● **TASK GOAL**
Replace "scientific name" with "binomial name" everywhere in the lines below, and give the lines back with everything else unchanged.

● **DATA PROVIDED**
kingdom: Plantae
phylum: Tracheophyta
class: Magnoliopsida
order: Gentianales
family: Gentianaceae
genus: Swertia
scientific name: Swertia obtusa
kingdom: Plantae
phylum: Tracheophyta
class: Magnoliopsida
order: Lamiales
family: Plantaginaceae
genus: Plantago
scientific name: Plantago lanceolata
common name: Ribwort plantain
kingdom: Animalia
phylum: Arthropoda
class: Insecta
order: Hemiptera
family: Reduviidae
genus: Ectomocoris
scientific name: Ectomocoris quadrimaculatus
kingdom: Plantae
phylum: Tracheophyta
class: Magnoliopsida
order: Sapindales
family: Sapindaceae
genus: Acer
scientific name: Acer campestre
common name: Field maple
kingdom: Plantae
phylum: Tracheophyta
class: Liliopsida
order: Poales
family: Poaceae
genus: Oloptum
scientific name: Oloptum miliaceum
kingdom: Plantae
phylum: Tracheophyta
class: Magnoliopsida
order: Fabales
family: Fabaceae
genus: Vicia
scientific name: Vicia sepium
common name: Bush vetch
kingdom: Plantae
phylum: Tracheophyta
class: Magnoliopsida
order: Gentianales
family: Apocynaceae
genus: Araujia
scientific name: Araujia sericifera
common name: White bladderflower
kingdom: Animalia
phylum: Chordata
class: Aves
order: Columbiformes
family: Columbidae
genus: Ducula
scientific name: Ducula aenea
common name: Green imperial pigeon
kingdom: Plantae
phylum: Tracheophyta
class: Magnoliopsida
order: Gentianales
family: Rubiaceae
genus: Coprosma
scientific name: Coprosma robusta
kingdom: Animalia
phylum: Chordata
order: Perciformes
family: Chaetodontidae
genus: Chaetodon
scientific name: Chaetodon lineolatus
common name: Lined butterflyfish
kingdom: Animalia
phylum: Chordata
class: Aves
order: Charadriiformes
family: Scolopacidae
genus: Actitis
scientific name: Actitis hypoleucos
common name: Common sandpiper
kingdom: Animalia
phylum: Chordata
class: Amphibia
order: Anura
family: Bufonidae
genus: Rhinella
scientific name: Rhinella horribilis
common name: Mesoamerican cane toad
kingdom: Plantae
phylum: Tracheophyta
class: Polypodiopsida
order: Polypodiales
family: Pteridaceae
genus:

● **ANSWER TO THIS TASK**
kingdom: Plantae
phylum: Tracheophyta
class: Magnoliopsida
order: Gentianales
family: Gentianaceae
genus: Swertia
binomial name: Swertia obtusa
kingdom: Plantae
phylum: Tracheophyta
class: Magnoliopsida
order: Lamiales
family: Plantaginaceae
genus: Plantago
binomial name: Plantago lanceolata
common name: Ribwort plantain
kingdom: Animalia
phylum: Arthropoda
class: Insecta
order: Hemiptera
family: Reduviidae
genus: Ectomocoris
binomial name: Ectomocoris quadrimaculatus
kingdom: Plantae
phylum: Tracheophyta
class: Magnoliopsida
order: Sapindales
family: Sapindaceae
genus: Acer
binomial name: Acer campestre
common name: Field maple
kingdom: Plantae
phylum: Tracheophyta
class: Liliopsida
order: Poales
family: Poaceae
genus: Oloptum
binomial name: Oloptum miliaceum
kingdom: Plantae
phylum: Tracheophyta
class: Magnoliopsida
order: Fabales
family: Fabaceae
genus: Vicia
binomial name: Vicia sepium
common name: Bush vetch
kingdom: Plantae
phylum: Tracheophyta
class: Magnoliopsida
order: Gentianales
family: Apocynaceae
genus: Araujia
binomial name: Araujia sericifera
common name: White bladderflower
kingdom: Animalia
phylum: Chordata
class: Aves
order: Columbiformes
family: Columbidae
genus: Ducula
binomial name: Ducula aenea
common name: Green imperial pigeon
kingdom: Plantae
phylum: Tracheophyta
class: Magnoliopsida
order: Gentianales
family: Rubiaceae
genus: Coprosma
binomial name: Coprosma robusta
kingdom: Animalia
phylum: Chordata
order: Perciformes
family: Chaetodontidae
genus: Chaetodon
binomial name: Chaetodon lineolatus
common name: Lined butterflyfish
kingdom: Animalia
phylum: Chordata
class: Aves
order: Charadriiformes
family: Scolopacidae
genus: Actitis
binomial name: Actitis hypoleucos
common name: Common sandpiper
kingdom: Animalia
phylum: Chordata
class: Amphibia
order: Anura
family: Bufonidae
genus: Rhinella
binomial name: Rhinella horribilis
common name: Mesoamerican cane toad
kingdom: Plantae
phylum: Tracheophyta
class: Polypodiopsida
order: Polypodiales
family: Pteridaceae
genus:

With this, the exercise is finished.